Entries supplied>
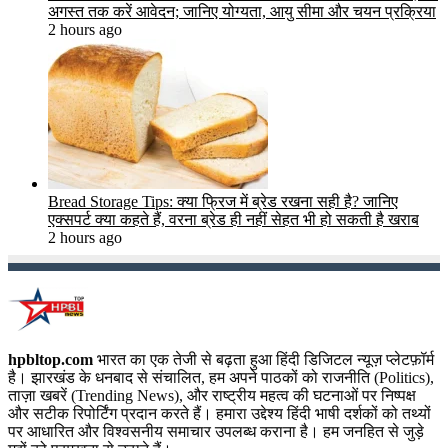
अगस्त तक करें आवेदन; जानिए योग्यता, आयु सीमा और चयन प्रक्रिया
2 hours ago
Bread Storage Tips: क्या फ्रिज में ब्रेड रखना सही है? जानिए
एक्सपर्ट क्या कहते हैं, वरना ब्रेड ही नहीं सेहत भी हो सकती है खराब
2 hours ago
hpbltop.com
भारत का एक तेजी से बढ़ता हुआ हिंदी डिजिटल न्यूज़ प्लेटफ़ॉर्म
है। झारखंड के धनबाद से संचालित, हम अपने पाठकों को राजनीति (Politics),
ताज़ा खबरें (Trending News), और राष्ट्रीय महत्व की घटनाओं पर निष्पक्ष
और सटीक रिपोर्टिंग प्रदान करते हैं। हमारा उद्देश्य हिंदी भाषी दर्शकों को तथ्यों
पर आधारित और विश्वसनीय समाचार उपलब्ध कराना है। हम जनहित से जुड़े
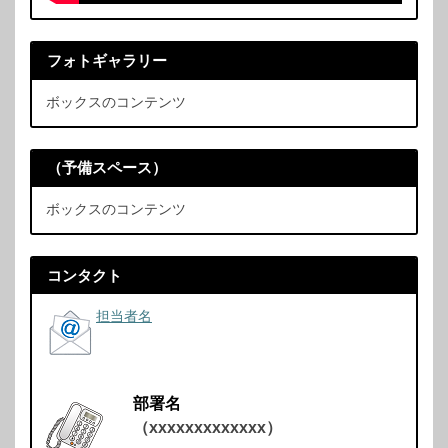
フォトギャラリー
ボックスのコンテンツ
（予備スペース）
ボックスのコンテンツ
コンタクト
担当者名
部署名
（xxxxxxxxxxxxx）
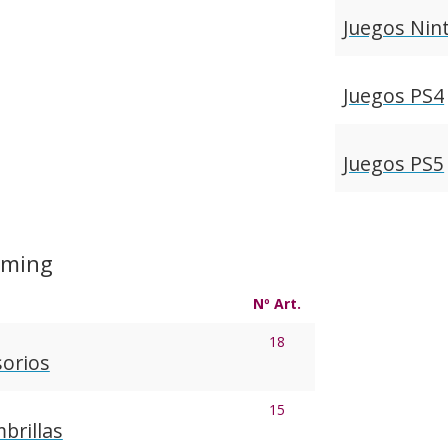
Juegos Nin
Juegos PS4
Juegos PS5
aming
Nº Art.
18
sorios
15
brillas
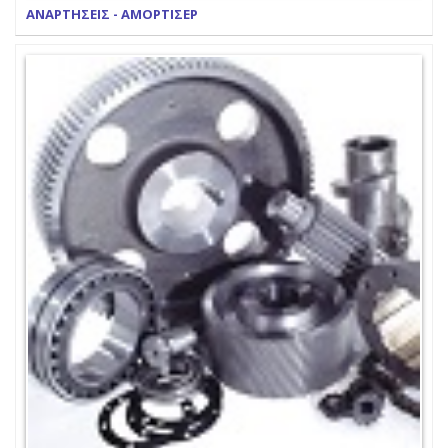
ΑΝΑΡΤΗΣΕΙΣ - ΑΜΟΡΤΙΣΕΡ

Exercise objective> Give back exactly the lines from the one containing "और सटीक रिपोर्टिंग" through the last line above, both included, and none of the pictures.

Task output>
और सटीक रिपोर्टिंग प्रदान करते हैं। हमारा उद्देश्य हिंदी भाषी दर्शकों को तथ्यों
पर आधारित और विश्वसनीय समाचार उपलब्ध कराना है। हम जनहित से जुड़े
フォトギャラリー
ボックスのコンテンツ
（予備スペース）
ボックスのコンテンツ
コンタクト
担当者名
部署名
（xxxxxxxxxxxxx）
Juegos Nin
Juegos PS4
Juegos PS5
aming
Nº Art.
18
sorios
15
brillas
ΑΝΑΡΤΗΣΕΙΣ - ΑΜΟΡΤΙΣΕΡ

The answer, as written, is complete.